2. The NH tag Meaning?
I found NH:i:2
are set in these alignments showed above, it seems that it is the number of PRIMARY alignment . But when I check the second in the pair, the NH tag is set to NH:i:2
when there are only ONE PRIMARY alignment, see as below:
samtools view -F 64 MCF-7.debug.tophat2.bam | grep --color "HWI-EAS418:2:98:923:1852"

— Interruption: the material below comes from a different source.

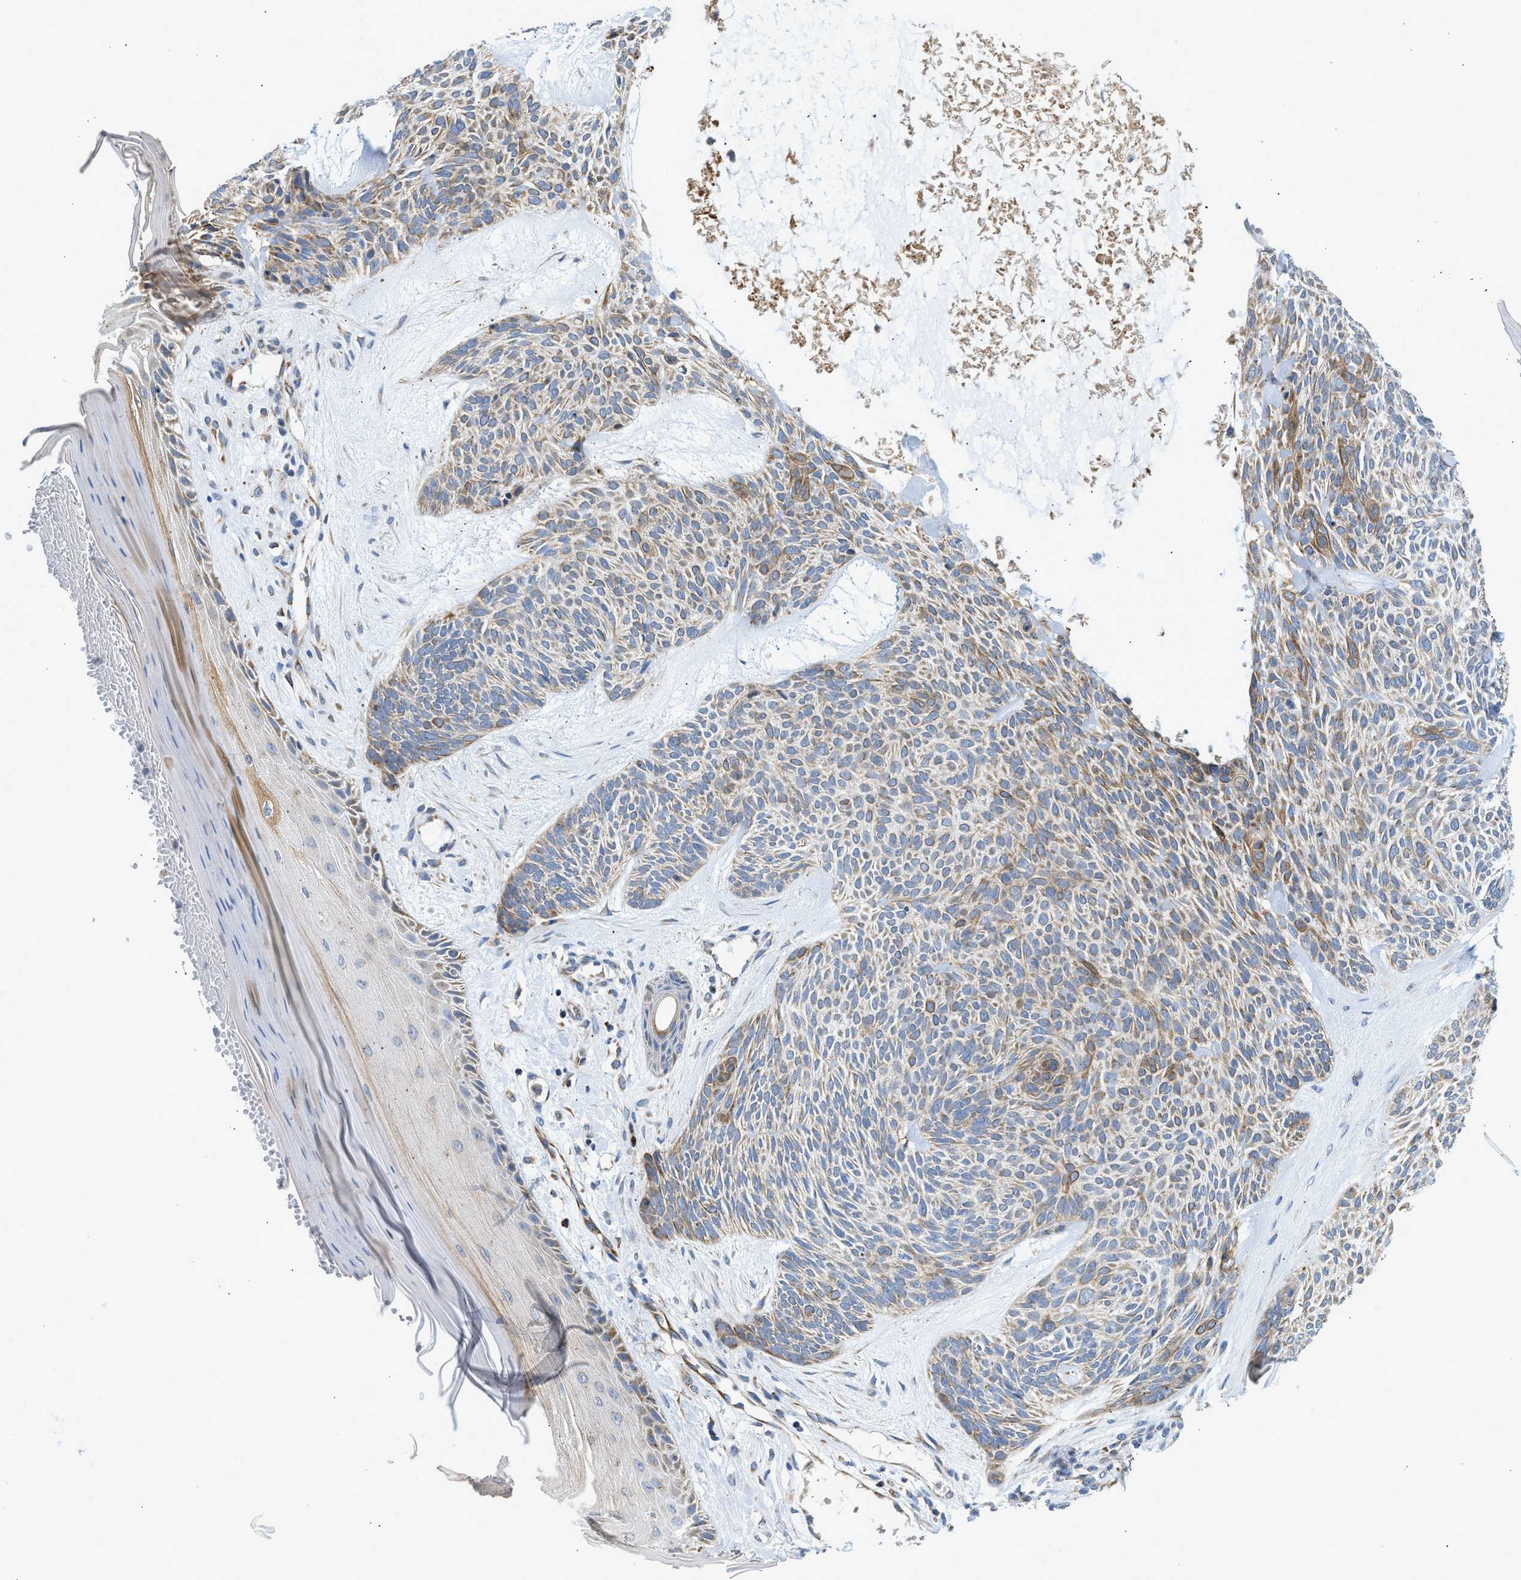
{"staining": {"intensity": "moderate", "quantity": "25%-75%", "location": "cytoplasmic/membranous"}, "tissue": "skin cancer", "cell_type": "Tumor cells", "image_type": "cancer", "snomed": [{"axis": "morphology", "description": "Basal cell carcinoma"}, {"axis": "topography", "description": "Skin"}], "caption": "Human skin basal cell carcinoma stained with a protein marker shows moderate staining in tumor cells.", "gene": "GOT2", "patient": {"sex": "male", "age": 55}}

------------------------------------
HWI-EAS418:2:98:923:1852 419 chr13 60240894 3 50M = 60240952 79557 GCTCCTTGGCGACTGGAGTCCTTGTTGAGTTGCAATTGATATTGTAGTGT BCCBBBBBBBB?>B?B?B@BBAAB>BB?B@BBB>@?BB@B?BBB=8@9B> AS:i:0 XN:i:0 XM:i:0 XO:i:0 XG:i:0 NM:i:0 MD:Z:50 YT:Z:UU XP:Z:chr13-chr17 60240952 29M60320429F21M NH:i:2 CC:Z:= CP:i:60240894 HI:i:0
HWI-EAS418:2:98:923:1852 163 chr13 60240894 3 50M = 60240952 50 GCTCCTTGGCGACTGGAGTCCTTGTTGAGTTGCAATTGATATTGTAGTGT BCCBBBBBBBB?>B?B?B@BBAAB>BB?B@BBB>@?BB@B?BBB=8@9B> AS:i:0 XN:i:0 XM:i:0 XO:i:0 XG:i:0 NM:i:0 MD:Z:50 YT:Z:UU XP:Z:chr13-chr17 60240952 29M58007534F21m NH:i:2 HI:i:1
----------------------------------------------------------
Thanks in advance
This is not a bug, it appears in other aligner such as gsnap. see that:
Ah, you appear to have duplicate read names associated with different sequences (or you have paired end reads and are running things incorrectly).